**Exercise:** Below are records to return verbatim; the pictures are to be dropped.

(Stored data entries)
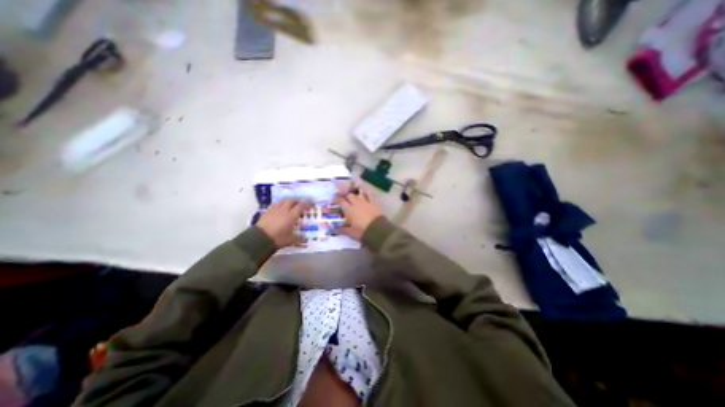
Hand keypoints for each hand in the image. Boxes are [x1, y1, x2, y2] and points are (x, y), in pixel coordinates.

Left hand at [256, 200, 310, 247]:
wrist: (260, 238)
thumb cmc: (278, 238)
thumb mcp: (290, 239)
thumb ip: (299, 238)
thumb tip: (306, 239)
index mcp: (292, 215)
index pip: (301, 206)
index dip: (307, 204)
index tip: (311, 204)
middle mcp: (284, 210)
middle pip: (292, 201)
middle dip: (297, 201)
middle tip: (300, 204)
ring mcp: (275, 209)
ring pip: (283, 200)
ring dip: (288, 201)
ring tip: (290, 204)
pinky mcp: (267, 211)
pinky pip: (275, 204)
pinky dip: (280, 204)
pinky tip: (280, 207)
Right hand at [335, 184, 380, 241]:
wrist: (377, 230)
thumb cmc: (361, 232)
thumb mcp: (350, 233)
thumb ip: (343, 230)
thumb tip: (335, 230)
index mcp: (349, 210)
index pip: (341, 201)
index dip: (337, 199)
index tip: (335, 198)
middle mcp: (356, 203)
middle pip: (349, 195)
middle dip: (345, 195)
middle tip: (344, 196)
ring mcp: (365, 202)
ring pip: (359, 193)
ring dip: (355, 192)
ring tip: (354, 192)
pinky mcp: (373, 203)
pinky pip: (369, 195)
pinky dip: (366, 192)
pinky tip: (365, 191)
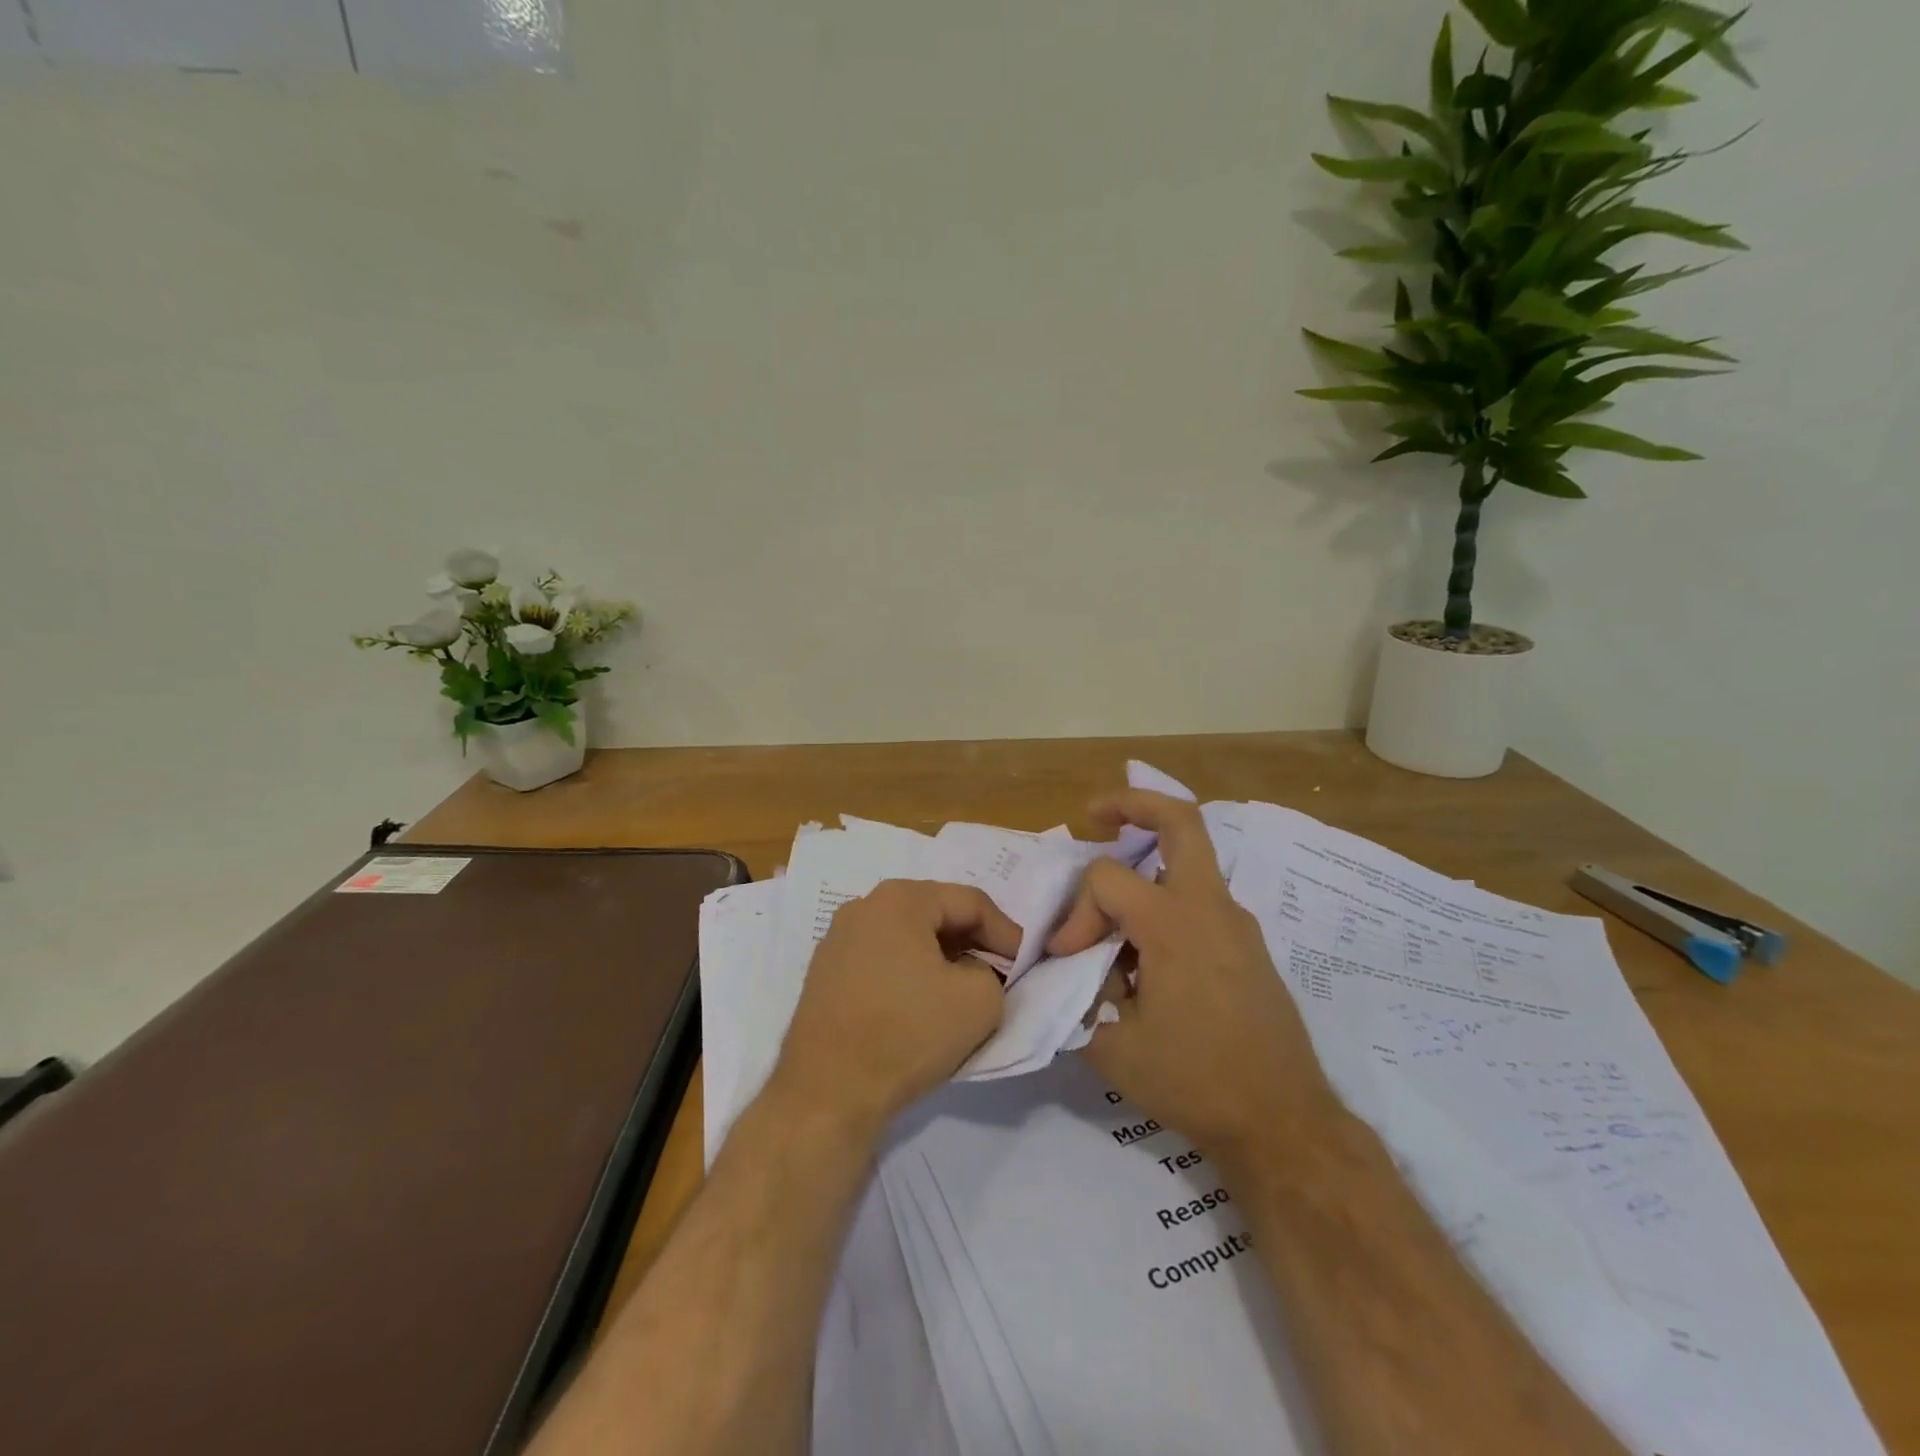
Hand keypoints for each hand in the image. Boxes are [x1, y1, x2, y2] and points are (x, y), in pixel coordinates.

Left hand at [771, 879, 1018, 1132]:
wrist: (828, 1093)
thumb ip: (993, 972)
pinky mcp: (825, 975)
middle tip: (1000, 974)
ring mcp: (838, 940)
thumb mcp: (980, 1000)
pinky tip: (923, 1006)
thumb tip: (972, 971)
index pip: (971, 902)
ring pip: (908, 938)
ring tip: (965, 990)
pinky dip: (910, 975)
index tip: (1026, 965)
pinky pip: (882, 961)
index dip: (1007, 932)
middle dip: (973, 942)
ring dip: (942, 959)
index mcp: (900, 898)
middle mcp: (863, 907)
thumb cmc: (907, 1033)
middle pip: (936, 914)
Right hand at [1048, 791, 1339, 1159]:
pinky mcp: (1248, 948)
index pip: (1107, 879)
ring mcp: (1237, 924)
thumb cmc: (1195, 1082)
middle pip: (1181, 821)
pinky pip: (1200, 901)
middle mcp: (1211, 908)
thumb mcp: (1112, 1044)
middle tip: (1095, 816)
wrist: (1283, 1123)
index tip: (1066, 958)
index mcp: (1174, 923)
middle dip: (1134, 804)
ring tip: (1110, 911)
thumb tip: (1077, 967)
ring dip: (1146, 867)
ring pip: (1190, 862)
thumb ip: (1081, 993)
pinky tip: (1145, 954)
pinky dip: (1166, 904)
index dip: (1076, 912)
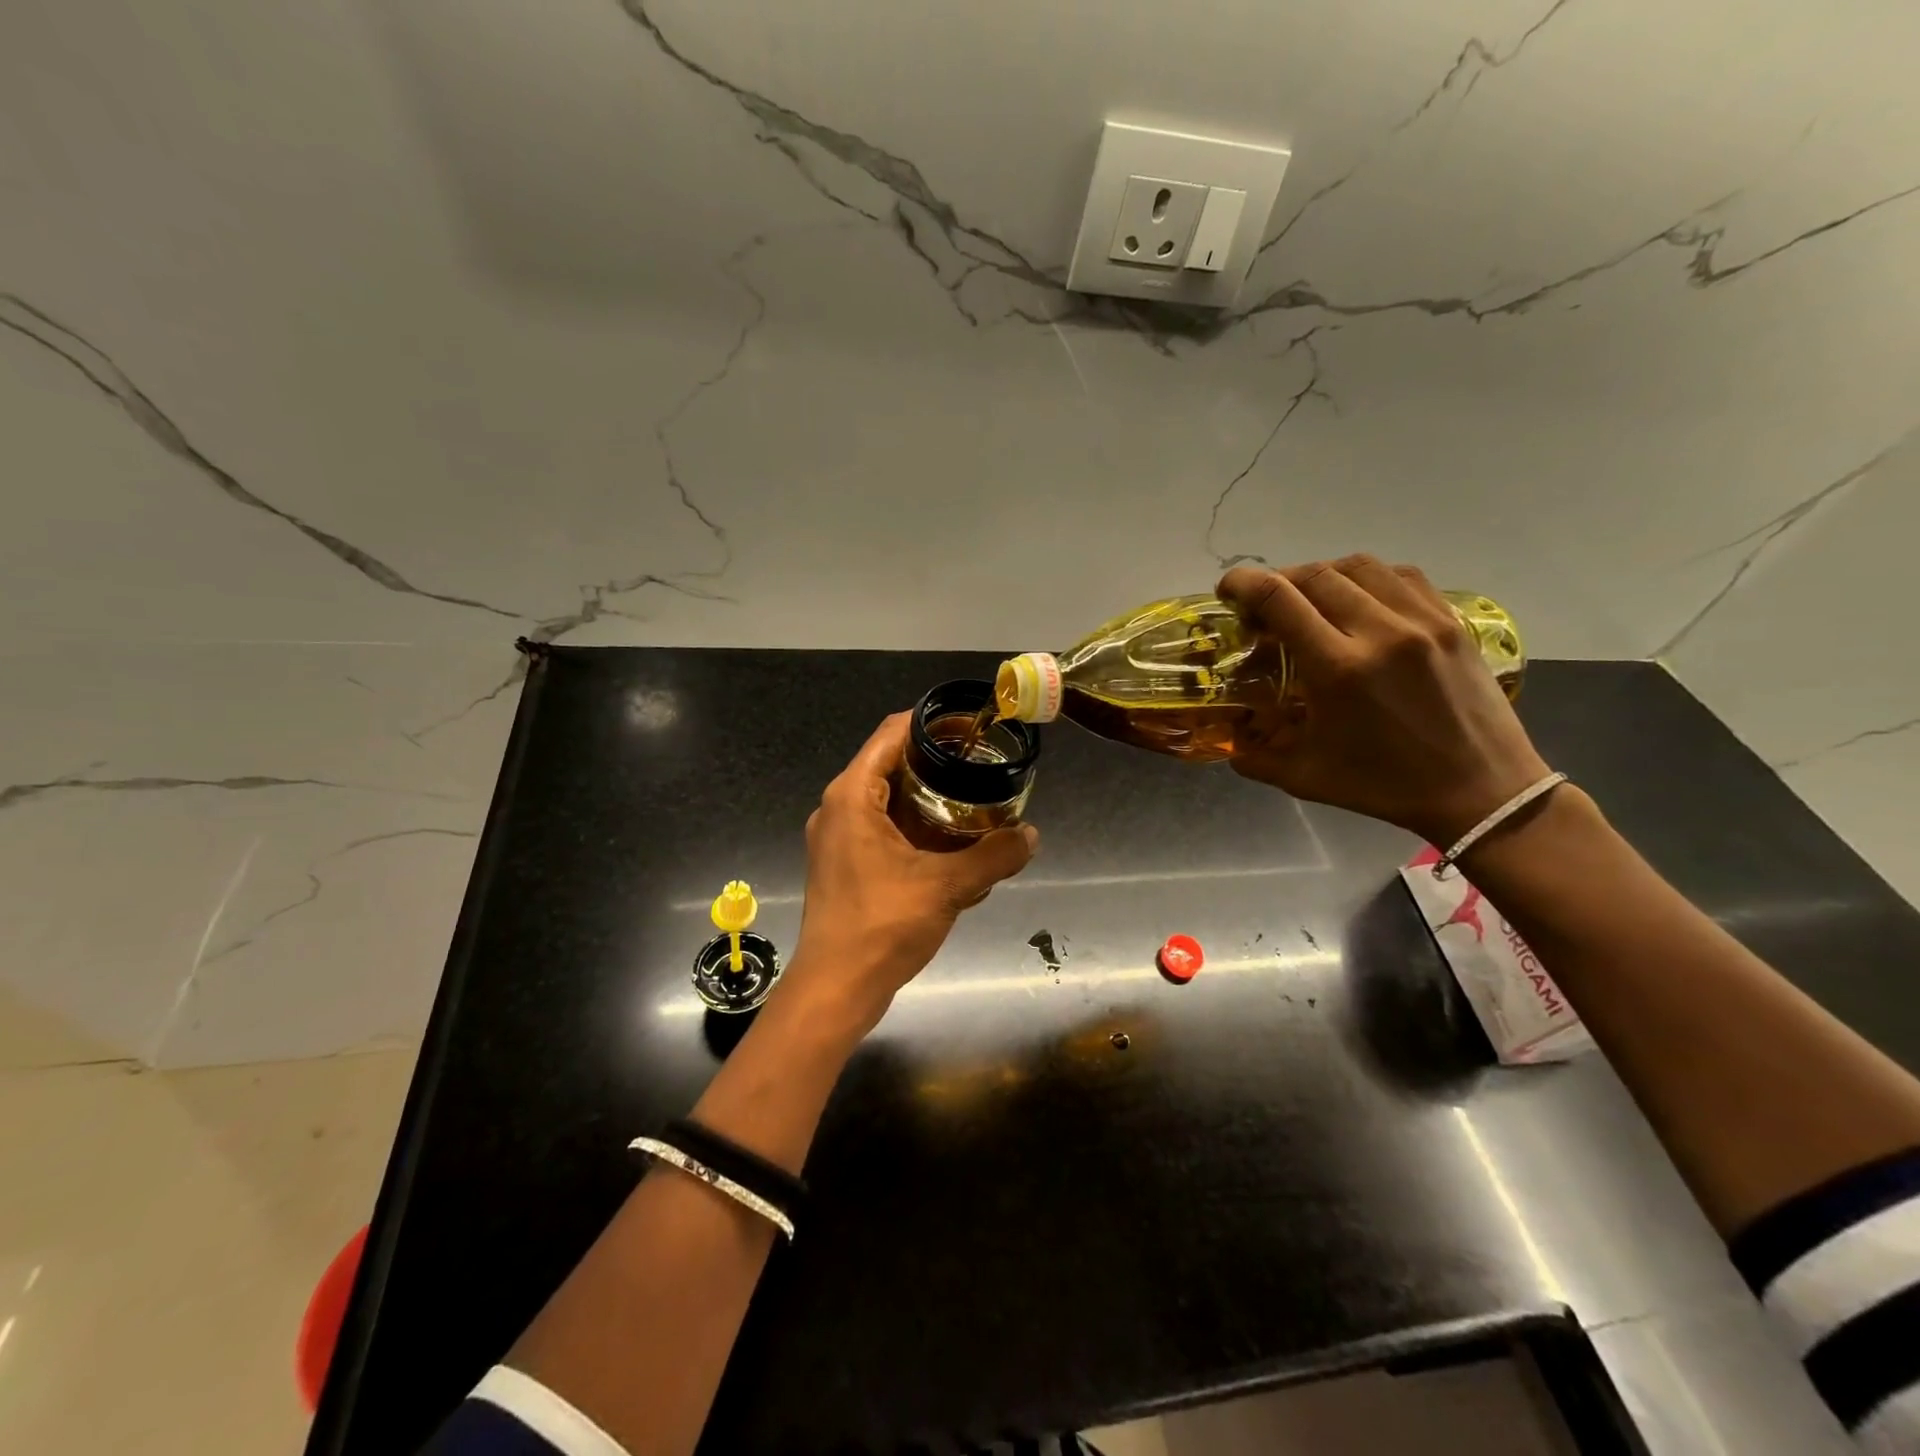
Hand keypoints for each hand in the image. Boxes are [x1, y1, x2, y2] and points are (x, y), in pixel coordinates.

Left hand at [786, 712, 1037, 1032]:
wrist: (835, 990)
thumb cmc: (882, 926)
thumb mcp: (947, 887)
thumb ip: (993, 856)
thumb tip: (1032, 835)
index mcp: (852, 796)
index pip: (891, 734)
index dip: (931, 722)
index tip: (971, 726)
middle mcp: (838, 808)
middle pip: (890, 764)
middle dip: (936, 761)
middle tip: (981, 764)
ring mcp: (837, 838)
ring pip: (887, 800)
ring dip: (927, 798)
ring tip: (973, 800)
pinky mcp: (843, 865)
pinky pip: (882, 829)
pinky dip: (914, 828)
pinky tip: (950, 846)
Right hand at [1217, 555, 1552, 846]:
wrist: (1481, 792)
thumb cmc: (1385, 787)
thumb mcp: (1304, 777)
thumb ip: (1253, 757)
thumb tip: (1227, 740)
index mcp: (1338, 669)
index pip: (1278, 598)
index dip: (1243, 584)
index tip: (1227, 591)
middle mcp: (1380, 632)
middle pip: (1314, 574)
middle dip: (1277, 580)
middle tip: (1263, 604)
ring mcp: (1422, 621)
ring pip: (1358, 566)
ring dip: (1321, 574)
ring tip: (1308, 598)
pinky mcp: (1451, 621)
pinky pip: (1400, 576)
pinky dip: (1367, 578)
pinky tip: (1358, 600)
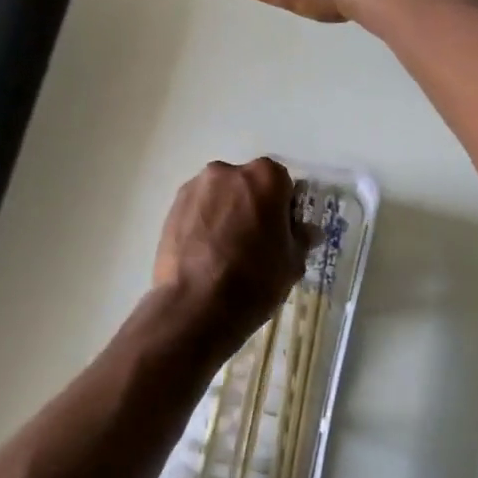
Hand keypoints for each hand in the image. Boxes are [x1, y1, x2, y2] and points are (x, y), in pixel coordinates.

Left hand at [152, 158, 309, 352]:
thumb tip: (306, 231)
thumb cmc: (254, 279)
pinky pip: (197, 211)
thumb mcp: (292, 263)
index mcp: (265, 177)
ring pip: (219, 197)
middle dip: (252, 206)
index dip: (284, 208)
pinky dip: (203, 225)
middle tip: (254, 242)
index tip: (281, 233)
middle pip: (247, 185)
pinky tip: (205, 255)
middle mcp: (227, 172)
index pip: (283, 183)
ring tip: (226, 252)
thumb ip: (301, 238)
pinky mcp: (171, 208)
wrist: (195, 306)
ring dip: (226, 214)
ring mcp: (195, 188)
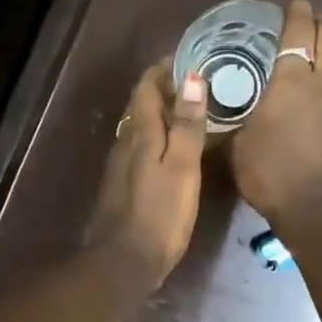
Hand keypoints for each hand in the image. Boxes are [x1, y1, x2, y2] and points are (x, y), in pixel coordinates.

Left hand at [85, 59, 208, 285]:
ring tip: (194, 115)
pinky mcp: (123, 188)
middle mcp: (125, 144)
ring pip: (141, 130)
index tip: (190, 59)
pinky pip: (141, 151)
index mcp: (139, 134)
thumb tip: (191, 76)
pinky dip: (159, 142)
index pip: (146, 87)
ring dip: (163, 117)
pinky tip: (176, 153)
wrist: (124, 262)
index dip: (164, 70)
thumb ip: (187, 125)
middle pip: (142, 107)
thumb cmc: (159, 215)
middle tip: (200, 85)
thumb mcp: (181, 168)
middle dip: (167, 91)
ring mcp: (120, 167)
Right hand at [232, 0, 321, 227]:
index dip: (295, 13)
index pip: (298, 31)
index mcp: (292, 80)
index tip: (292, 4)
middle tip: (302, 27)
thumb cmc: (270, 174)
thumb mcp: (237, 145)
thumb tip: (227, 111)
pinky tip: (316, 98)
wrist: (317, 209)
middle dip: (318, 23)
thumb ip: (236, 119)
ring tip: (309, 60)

**Result for this exercise:**
Hand keypoints for each hand in the image. Boxes are [x1, y1, x2, y2] and points are (x, y), in pixel coordinates.

Left hand at [256, 200, 310, 247]:
wrist: (260, 238)
thumb cmc: (278, 238)
thumb mcp: (290, 239)
thumb ip: (299, 238)
thumb tip: (306, 239)
index mcp: (292, 215)
index pip: (301, 206)
index dip: (307, 204)
index tip: (311, 204)
middle mcp: (284, 210)
middle pip: (292, 201)
middle dip: (297, 201)
middle tip: (300, 204)
ring mcp: (275, 209)
ring pip: (283, 200)
ring dip: (288, 201)
ring tip: (290, 204)
pinky mcp: (267, 211)
pinky pip: (275, 204)
pinky dip: (280, 204)
pinky tip: (280, 207)
Right hand at [335, 184, 380, 241]:
wrist: (377, 230)
thumb cmc: (361, 232)
thumb mcp: (350, 233)
thumb ip: (343, 230)
thumb tip: (335, 230)
index mcp: (349, 210)
index pip: (341, 201)
index dip: (337, 199)
index tip: (335, 198)
middle mcp: (356, 203)
middle pip: (349, 195)
middle dip: (345, 195)
middle tip: (344, 196)
ring mcp: (365, 202)
ring pip: (359, 193)
ring dip: (355, 192)
ring tip: (354, 192)
pinky mcp: (373, 203)
pinky pip: (369, 195)
pinky dip: (366, 192)
pinky tip: (365, 191)
Hand keypoints for each hand in the image. Boxes are [x1, y1, x2, y2] and points are (x, y), in pixel coordinates.

Left hand at [771, 879, 1018, 1132]:
wrist: (828, 1093)
thumb ip: (993, 972)
pinky mcp: (825, 975)
middle tip: (1000, 974)
ring mcp: (838, 940)
thumb mcp: (980, 1000)
pinky tip: (923, 1006)
thumb tip: (972, 971)
index pip: (971, 902)
ring pip: (908, 938)
ring tip: (965, 990)
pinky dip: (910, 975)
index tip: (1026, 965)
pinky pip: (882, 961)
index dip: (1007, 932)
middle dip: (973, 942)
ring dip: (942, 959)
index mcp: (900, 898)
middle mcp: (863, 907)
thumb cmc: (907, 1033)
middle pip: (936, 914)
Right hand at [1048, 791, 1339, 1159]:
pinky mcp: (1248, 948)
index pip: (1107, 879)
ring mcp: (1237, 924)
thumb cmc: (1195, 1082)
middle pip: (1181, 821)
pinky pip: (1200, 901)
middle mcp: (1211, 908)
thumb mcp: (1112, 1044)
middle tip: (1095, 816)
wrist: (1283, 1123)
index tip: (1066, 958)
index mcp: (1174, 923)
middle dip: (1134, 804)
ring tip: (1110, 911)
thumb tip: (1077, 967)
ring dip: (1146, 867)
ring pip: (1190, 862)
thumb ip: (1081, 993)
pinky tip: (1145, 954)
pinky dip: (1166, 904)
index dip: (1076, 912)
Hand keypoints for each hand in the image. Boxes are [x1, y1, x2, y2] and points are (x, y), in pixel coordinates.

Left hand at [786, 712, 1037, 1032]:
wrist: (835, 990)
thumb cmc: (882, 926)
thumb mcp: (947, 887)
thumb ip: (993, 856)
thumb tip: (1032, 835)
index mcp: (852, 796)
index pip: (891, 734)
index dip: (931, 722)
index tip: (971, 726)
middle mcp: (838, 808)
middle pip: (890, 764)
middle dip: (936, 761)
middle tip: (981, 764)
ring mcp: (837, 838)
ring pip: (887, 800)
ring dip: (927, 798)
ring tip: (973, 800)
pinky mcp: (843, 865)
pinky pip: (882, 829)
pinky dip: (914, 828)
pinky tip: (950, 846)
Right hand at [1217, 555, 1552, 846]:
wrist: (1481, 792)
thumb cmc: (1385, 787)
thumb mcp: (1304, 777)
thumb ip: (1253, 757)
thumb tip: (1227, 740)
index mcp: (1338, 669)
index pip: (1278, 598)
index dip: (1243, 584)
index tip: (1227, 591)
middle mcp: (1380, 632)
middle pip: (1314, 574)
middle dip: (1277, 580)
middle tip: (1263, 604)
ring mcp: (1422, 621)
ring pip: (1358, 566)
ring dip: (1321, 574)
ring tip: (1308, 598)
pinky mcp: (1451, 621)
pinky pip: (1400, 576)
pinky dip: (1367, 578)
pinky tip: (1358, 600)
Hand keypoints for each hand in the image. Boxes are [x1, y1, x2, y2] and points are (x, y), in pixel coordinates.

Left hand at [152, 158, 309, 352]:
thumb tip: (306, 231)
thumb cmc: (254, 279)
pinky pip: (197, 211)
thumb mcp: (292, 263)
index mcp: (265, 177)
ring pip: (219, 197)
middle dip: (252, 206)
index dip: (284, 208)
pinky dip: (203, 225)
middle tip: (254, 242)
index tip: (281, 233)
middle pip: (247, 185)
pinky tip: (205, 255)
middle mcp: (227, 172)
index pip: (283, 183)
ring tip: (226, 252)
thumb ip: (301, 238)
pinky mcp: (171, 208)
wrist: (195, 306)
ring dip: (226, 214)
ring mcp: (195, 188)
Hand keypoints for each hand in the image. Boxes are [x1, y1, x2, y2] and points are (x, y), in pixel coordinates.

Left hand at [85, 59, 208, 285]:
ring tip: (194, 115)
pinky mcp: (123, 188)
middle mcp: (125, 144)
ring pip: (141, 130)
index tip: (190, 59)
pinky pip: (141, 151)
index mcp: (139, 134)
thumb tip: (191, 76)
pinky dip: (159, 142)
index pip: (146, 87)
ring dip: (163, 117)
pinky tip: (176, 153)
wrist: (124, 262)
index dip: (164, 70)
thumb ip: (187, 125)
middle pip: (142, 107)
thumb cmc: (159, 215)
middle tip: (200, 85)
thumb mcp: (181, 168)
middle dip: (167, 91)
ring mcp: (120, 167)
Right hand at [232, 0, 321, 227]:
index dip: (295, 13)
index pip: (298, 31)
index mcp: (292, 80)
index tip: (292, 4)
middle tip: (302, 27)
thumb cmc: (270, 174)
thumb mcp: (237, 145)
thumb tip: (227, 111)
pinky tip: (316, 98)
wrist: (317, 209)
middle dip: (318, 23)
thumb ip: (236, 119)
ring tip: (309, 60)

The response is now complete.